▶ QUESTIONS TO ANSWER
• 1. Check each statement against the PC fan noise text and answer yes or no, quoting the deciding words: (a) The text recommends a vacuum cleaner for cleaning the inside of a PC. (b) Accumulated dust can trap heat inside the computer. (c) Cleaning a laptop's fans is easier than cleaning a PC's fans.
• 2. Reproduce the PC fan noise text verbatim, everything from "CPU fans are" down to "the highest capacity.".

▶ DOCUMENT TEXT
CPU fans are essential components of any PC because they help your system perform efficiently.
Since heat can negatively affect your system, you should always ensure that your fans are working at the highest capacity.
High fan noise can be a sign that your fans may have issues, and you should take care of them.
While fan noise is disturbing and can distract you while performing sensitive jobs, it can also indicate underlying software problems.
However, it’s easy to find the culprit, and you can change the fans if nothing else works.
PC Fans Loud (Causes, Fixes)
1. Physical Issues
Fans are physical components that can be affected by conditions in the surrounding environment and other physical issues.
As a result, you should always make sure that no physical factors prevent the fans from working.
Several factors affect the performance of PC fans, which you should take care of one by one.
How To Fix
Dust and dirt buildup can significantly affect the performance of your CPU fans.
You should always maintain the PC to make sure the fans are fully functioning.
Here’s what to do:
Clean The PC Regularly
Like any other piece of equipment or furniture, your computer can collect dust over time, no matter how clean your desk is.
It can be harmful since the fans draw in dust from the air, and accumulated dust can work like an insulating layer that traps heat inside, making fans work harder to keep the computer cool.
Cleaning a PC fan is much easier than a laptop because you can easily unscrew the case screws to access the fans.
If you have a laptop PC, you need to have the technical skills to open the panel.
Cleaning the fans is easy by using canned air or a microfiber cloth dampened with rubbing alcohol.
Remember not to use a vacuum cleaner to clean the PC innards because it can lead to static charge and damage your PC components.

▶ DATASET RECORDS
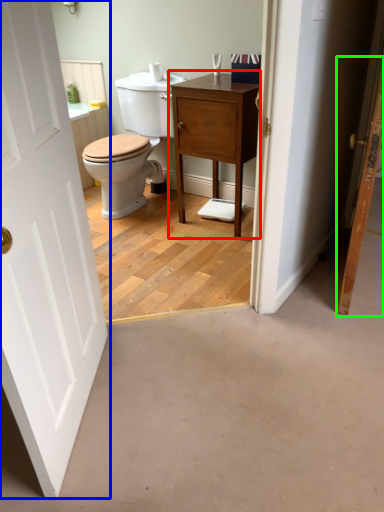
Question: Which object is positioned farthest from nightstand (highlighted by a red box)? Select from door (highlighted by a blue box) and door (highlighted by a green box).

Choices:
 (A) door
 (B) door

Answer: (A)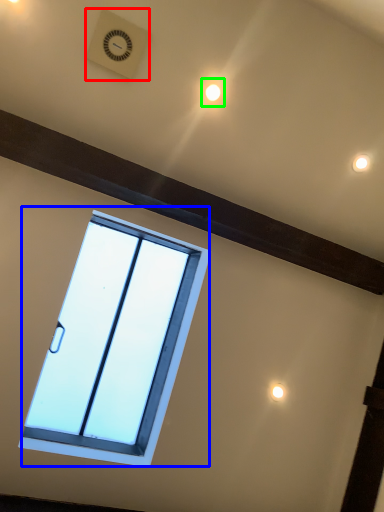
Question: Which is farther away from clock (highlighted by a red box)? window (highlighted by a blue box) or light (highlighted by a green box)?

Choices:
 (A) window
 (B) light

Answer: (A)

▶ WRITTEN ANSWERS
• 1.
(a) No. "Remember not to use a vacuum cleaner to clean the PC innards because it can lead to static charge and damage your PC components."
(b) Yes. "accumulated dust can work like an insulating layer that traps heat inside"
(c) No. "Cleaning a PC fan is much easier than a laptop because you can easily unscrew the case screws to access the fans."

• 2.
CPU fans are essential components of any PC because they help your system perform efficiently.
Since heat can negatively affect your system, you should always ensure that your fans are working at the highest capacity.